▶ **Task requirements**: Scan the data below for the string "jenkins". Show every line where it turns up.

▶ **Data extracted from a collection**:
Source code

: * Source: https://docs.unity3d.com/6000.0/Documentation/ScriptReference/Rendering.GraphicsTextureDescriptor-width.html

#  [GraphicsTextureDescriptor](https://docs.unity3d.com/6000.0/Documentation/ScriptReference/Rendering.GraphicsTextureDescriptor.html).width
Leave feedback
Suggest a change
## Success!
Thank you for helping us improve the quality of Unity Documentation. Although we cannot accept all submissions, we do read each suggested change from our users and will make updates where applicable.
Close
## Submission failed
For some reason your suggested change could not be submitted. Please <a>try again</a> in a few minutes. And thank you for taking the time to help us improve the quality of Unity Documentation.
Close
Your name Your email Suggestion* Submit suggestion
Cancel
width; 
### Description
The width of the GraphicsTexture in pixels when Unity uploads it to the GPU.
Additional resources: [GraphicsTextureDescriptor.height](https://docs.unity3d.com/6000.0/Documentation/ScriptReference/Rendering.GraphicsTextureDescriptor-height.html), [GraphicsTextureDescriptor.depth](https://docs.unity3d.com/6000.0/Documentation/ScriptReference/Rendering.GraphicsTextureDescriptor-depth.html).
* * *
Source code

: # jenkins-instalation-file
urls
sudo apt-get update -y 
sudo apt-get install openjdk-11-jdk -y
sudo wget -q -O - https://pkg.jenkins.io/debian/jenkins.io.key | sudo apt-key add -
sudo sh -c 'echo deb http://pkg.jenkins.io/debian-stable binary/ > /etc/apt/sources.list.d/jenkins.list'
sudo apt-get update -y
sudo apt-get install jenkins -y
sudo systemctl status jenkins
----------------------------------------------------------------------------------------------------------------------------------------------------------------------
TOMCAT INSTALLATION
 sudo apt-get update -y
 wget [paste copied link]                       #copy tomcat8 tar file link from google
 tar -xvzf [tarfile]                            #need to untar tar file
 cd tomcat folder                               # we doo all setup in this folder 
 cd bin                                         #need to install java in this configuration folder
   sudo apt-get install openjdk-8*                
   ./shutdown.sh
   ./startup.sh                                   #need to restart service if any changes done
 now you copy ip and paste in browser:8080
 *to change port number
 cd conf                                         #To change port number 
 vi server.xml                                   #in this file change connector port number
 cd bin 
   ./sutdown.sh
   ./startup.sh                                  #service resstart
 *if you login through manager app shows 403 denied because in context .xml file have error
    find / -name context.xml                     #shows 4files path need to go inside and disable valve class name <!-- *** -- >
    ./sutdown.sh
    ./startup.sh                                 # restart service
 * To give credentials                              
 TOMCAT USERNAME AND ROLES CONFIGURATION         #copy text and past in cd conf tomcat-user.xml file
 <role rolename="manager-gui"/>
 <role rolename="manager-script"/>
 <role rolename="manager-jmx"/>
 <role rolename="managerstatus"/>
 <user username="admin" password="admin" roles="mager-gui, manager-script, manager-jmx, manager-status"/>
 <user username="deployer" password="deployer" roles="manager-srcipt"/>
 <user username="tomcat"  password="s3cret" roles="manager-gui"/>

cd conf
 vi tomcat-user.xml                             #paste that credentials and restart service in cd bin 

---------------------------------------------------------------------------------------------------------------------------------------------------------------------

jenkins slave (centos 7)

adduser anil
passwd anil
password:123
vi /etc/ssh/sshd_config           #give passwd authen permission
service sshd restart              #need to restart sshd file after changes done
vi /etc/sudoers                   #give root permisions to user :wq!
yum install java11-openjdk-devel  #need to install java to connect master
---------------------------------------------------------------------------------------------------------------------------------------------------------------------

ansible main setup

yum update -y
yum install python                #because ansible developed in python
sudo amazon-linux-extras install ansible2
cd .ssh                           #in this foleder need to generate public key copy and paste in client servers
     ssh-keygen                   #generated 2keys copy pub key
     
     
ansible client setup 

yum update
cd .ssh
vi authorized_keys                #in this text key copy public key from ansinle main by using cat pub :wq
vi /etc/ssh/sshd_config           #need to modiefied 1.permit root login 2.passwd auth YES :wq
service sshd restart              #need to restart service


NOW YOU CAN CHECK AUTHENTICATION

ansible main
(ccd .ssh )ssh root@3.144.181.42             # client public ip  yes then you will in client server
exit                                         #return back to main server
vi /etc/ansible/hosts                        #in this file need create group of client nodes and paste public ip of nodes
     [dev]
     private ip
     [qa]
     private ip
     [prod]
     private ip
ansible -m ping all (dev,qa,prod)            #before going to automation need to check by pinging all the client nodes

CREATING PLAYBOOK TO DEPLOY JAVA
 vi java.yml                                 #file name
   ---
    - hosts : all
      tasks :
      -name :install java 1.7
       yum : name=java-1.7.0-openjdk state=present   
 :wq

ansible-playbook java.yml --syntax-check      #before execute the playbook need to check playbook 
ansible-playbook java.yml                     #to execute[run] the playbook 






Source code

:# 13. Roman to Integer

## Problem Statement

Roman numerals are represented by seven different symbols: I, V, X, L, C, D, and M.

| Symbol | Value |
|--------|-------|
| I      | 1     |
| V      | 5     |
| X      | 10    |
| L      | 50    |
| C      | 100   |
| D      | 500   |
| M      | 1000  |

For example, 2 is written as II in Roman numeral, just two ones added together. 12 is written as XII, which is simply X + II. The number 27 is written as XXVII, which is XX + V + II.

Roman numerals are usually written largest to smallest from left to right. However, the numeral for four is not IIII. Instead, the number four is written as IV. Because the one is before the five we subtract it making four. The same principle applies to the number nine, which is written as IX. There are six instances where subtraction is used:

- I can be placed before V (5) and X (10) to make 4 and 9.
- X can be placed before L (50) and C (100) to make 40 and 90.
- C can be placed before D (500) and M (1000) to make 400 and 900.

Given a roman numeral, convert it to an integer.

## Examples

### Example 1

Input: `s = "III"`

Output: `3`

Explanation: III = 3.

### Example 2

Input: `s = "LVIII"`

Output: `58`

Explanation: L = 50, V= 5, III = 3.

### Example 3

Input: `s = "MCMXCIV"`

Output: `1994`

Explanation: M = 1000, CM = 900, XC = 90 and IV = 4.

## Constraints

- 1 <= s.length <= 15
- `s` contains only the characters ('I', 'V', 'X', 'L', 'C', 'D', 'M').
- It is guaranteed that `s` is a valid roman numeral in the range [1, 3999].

▶ **Written solution**:
: # jenkins-instalation-file
sudo wget -q -O - https://pkg.jenkins.io/debian/jenkins.io.key | sudo apt-key add -
sudo sh -c 'echo deb http://pkg.jenkins.io/debian-stable binary/ > /etc/apt/sources.list.d/jenkins.list'
sudo apt-get install jenkins -y
sudo systemctl status jenkins
jenkins slave (centos 7)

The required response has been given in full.